Data supplied>
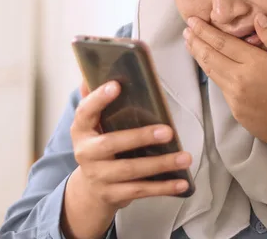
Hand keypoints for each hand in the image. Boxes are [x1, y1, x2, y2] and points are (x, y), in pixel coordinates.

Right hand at [61, 81, 191, 238]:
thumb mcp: (93, 126)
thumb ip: (95, 100)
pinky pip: (140, 191)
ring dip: (161, 164)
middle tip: (168, 131)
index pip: (85, 111)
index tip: (116, 85)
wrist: (89, 191)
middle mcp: (86, 154)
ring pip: (131, 171)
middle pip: (112, 144)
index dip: (98, 98)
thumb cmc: (98, 147)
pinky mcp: (113, 195)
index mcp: (81, 130)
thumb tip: (93, 71)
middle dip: (140, 137)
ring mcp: (99, 176)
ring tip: (185, 157)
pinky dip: (163, 188)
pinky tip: (182, 182)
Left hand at [183, 14, 266, 155]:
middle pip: (210, 55)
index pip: (222, 42)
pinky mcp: (233, 108)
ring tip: (190, 43)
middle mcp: (239, 79)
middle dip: (196, 40)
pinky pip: (219, 85)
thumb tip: (258, 17)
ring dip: (198, 55)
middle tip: (186, 29)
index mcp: (255, 64)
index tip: (193, 21)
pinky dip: (210, 71)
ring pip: (210, 71)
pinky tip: (208, 64)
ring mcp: (234, 96)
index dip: (205, 31)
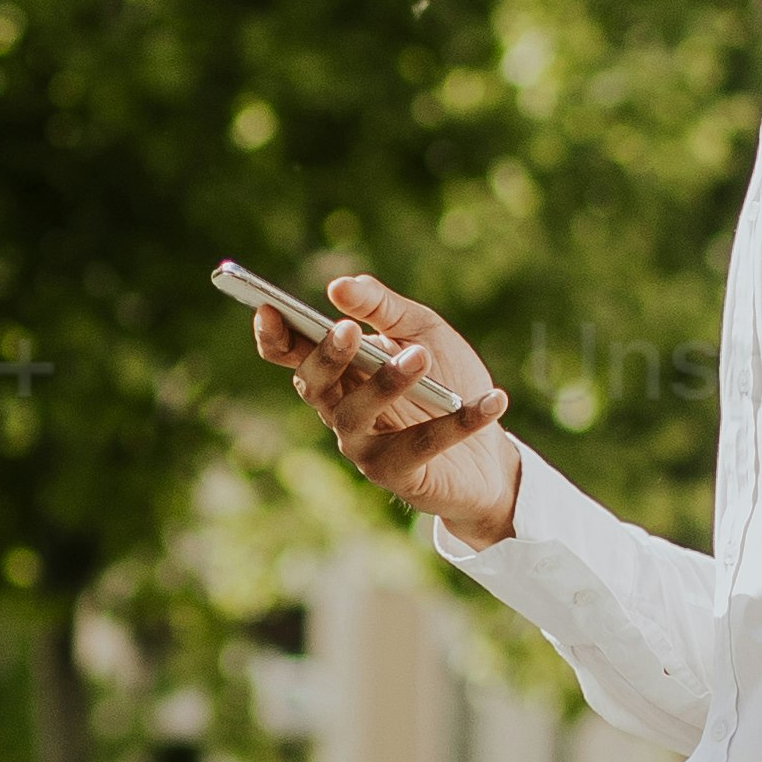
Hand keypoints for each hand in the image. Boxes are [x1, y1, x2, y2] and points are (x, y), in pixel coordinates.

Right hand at [245, 270, 518, 542]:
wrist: (488, 451)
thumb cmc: (446, 381)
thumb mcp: (422, 330)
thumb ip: (383, 308)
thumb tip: (339, 286)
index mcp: (339, 371)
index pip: (291, 355)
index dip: (274, 335)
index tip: (268, 308)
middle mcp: (340, 410)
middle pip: (314, 384)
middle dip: (328, 356)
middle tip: (348, 330)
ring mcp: (364, 447)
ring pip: (356, 415)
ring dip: (387, 383)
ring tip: (421, 357)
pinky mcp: (398, 475)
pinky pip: (423, 445)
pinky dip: (461, 422)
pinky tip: (493, 400)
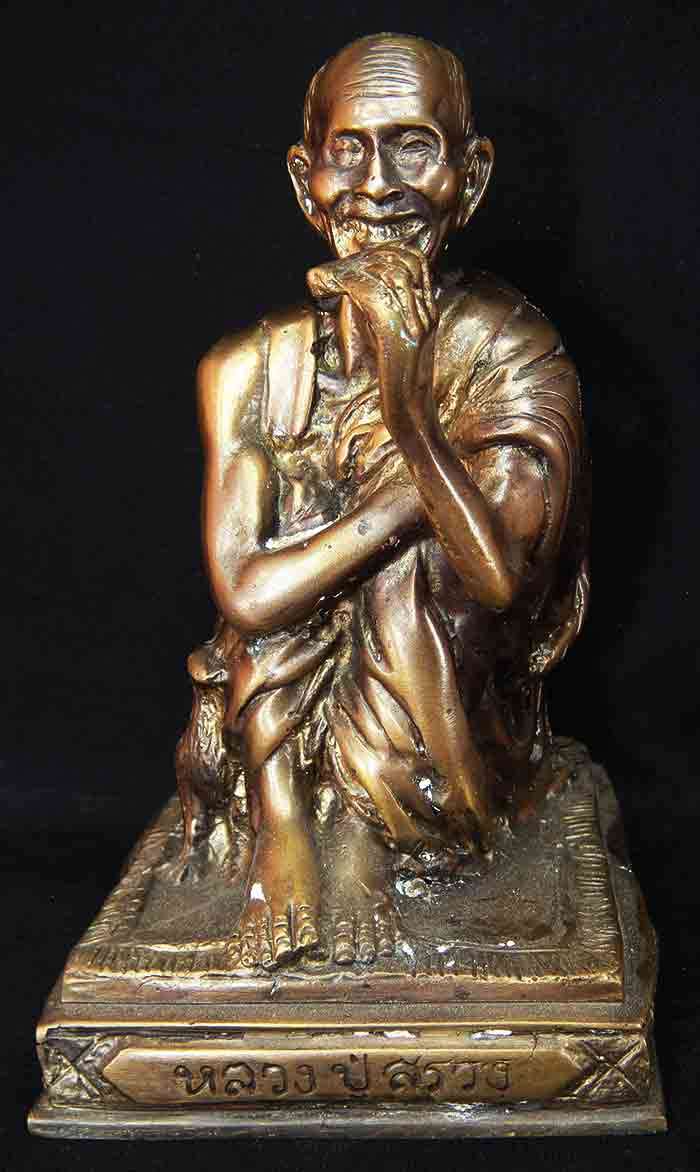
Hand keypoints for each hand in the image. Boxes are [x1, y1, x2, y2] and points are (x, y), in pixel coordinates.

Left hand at [307, 243, 436, 433]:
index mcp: (429, 312)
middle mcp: (425, 312)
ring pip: (387, 272)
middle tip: (338, 266)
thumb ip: (384, 320)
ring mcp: (415, 322)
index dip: (384, 252)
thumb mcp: (393, 346)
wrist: (412, 418)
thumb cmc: (398, 389)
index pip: (414, 261)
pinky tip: (331, 287)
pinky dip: (349, 284)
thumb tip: (361, 297)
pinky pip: (374, 294)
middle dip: (366, 256)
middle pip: (401, 260)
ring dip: (354, 268)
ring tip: (330, 276)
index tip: (357, 257)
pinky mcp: (399, 334)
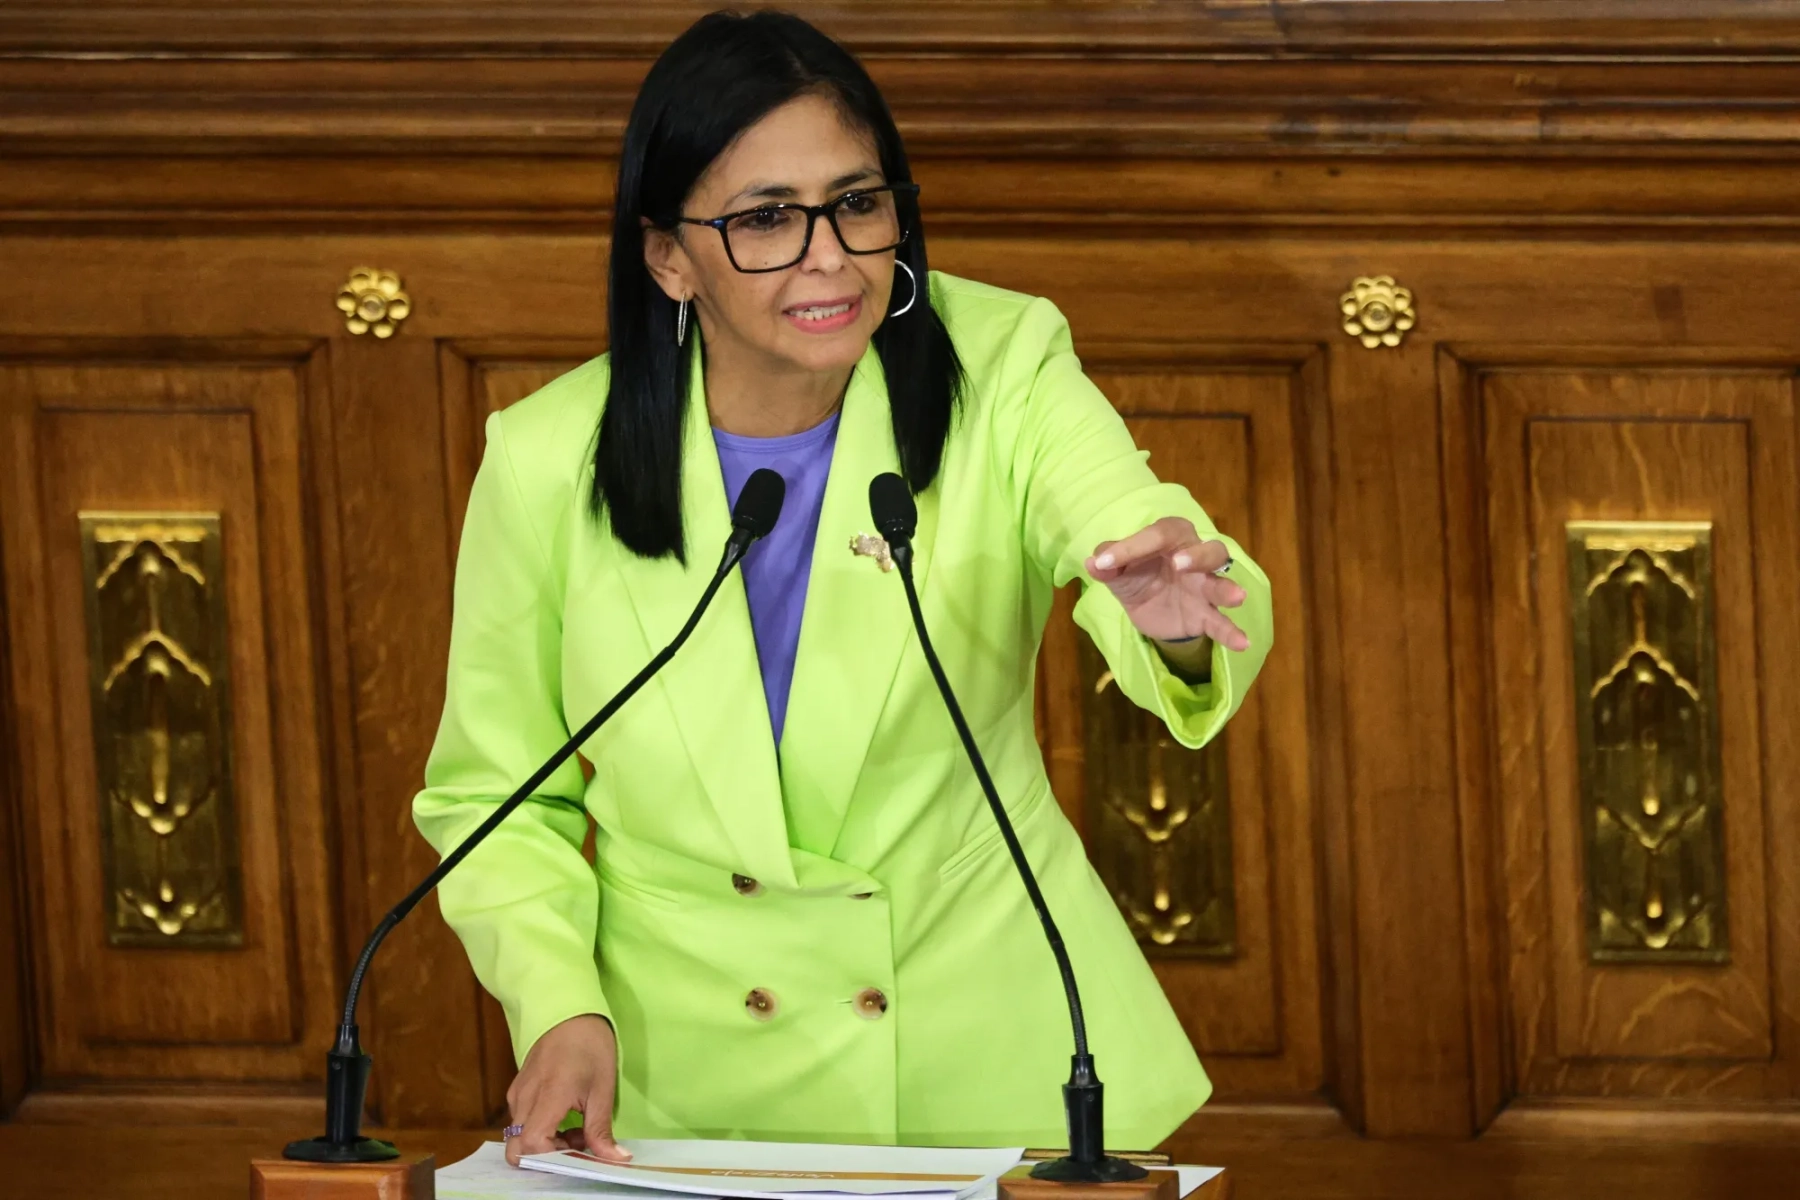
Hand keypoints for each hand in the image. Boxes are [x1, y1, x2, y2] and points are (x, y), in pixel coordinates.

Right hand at [504, 1014, 629, 1167]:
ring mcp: (517, 1093)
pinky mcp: (517, 1089)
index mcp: (548, 1095)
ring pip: (518, 1135)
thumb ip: (601, 1129)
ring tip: (576, 1128)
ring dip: (545, 1142)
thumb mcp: (603, 1088)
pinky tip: (565, 1117)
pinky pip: (521, 1121)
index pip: (530, 1144)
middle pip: (518, 1146)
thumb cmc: (591, 1046)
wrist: (570, 1011)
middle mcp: (524, 1097)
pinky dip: (540, 1128)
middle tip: (575, 1144)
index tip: (578, 1152)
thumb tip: (614, 1159)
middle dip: (545, 1155)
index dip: (552, 1157)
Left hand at [1085, 517, 1249, 650]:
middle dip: (1197, 556)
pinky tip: (1243, 642)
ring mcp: (1204, 587)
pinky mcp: (1206, 615)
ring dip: (1226, 588)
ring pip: (1221, 581)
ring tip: (1236, 597)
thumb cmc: (1138, 578)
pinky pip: (1222, 622)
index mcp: (1169, 539)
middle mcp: (1193, 558)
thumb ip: (1107, 566)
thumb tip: (1092, 562)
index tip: (1104, 563)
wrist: (1148, 612)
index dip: (1131, 546)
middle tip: (1179, 564)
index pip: (1157, 535)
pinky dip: (1232, 632)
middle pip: (1208, 549)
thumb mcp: (1117, 573)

Work request> This task calls for an exact reproduction of the lines that start at the one containing "middle mcp: (1193, 558)" and continue to the end of the entries above.

Completed task>
middle mcp: (1193, 558)
thumb ip: (1107, 566)
thumb tip: (1092, 562)
index tip: (1104, 563)
wrist: (1148, 612)
index dip: (1131, 546)
middle tip: (1179, 564)
index pip: (1157, 535)
pinky dip: (1232, 632)
middle pip: (1208, 549)
thumb mcp: (1117, 573)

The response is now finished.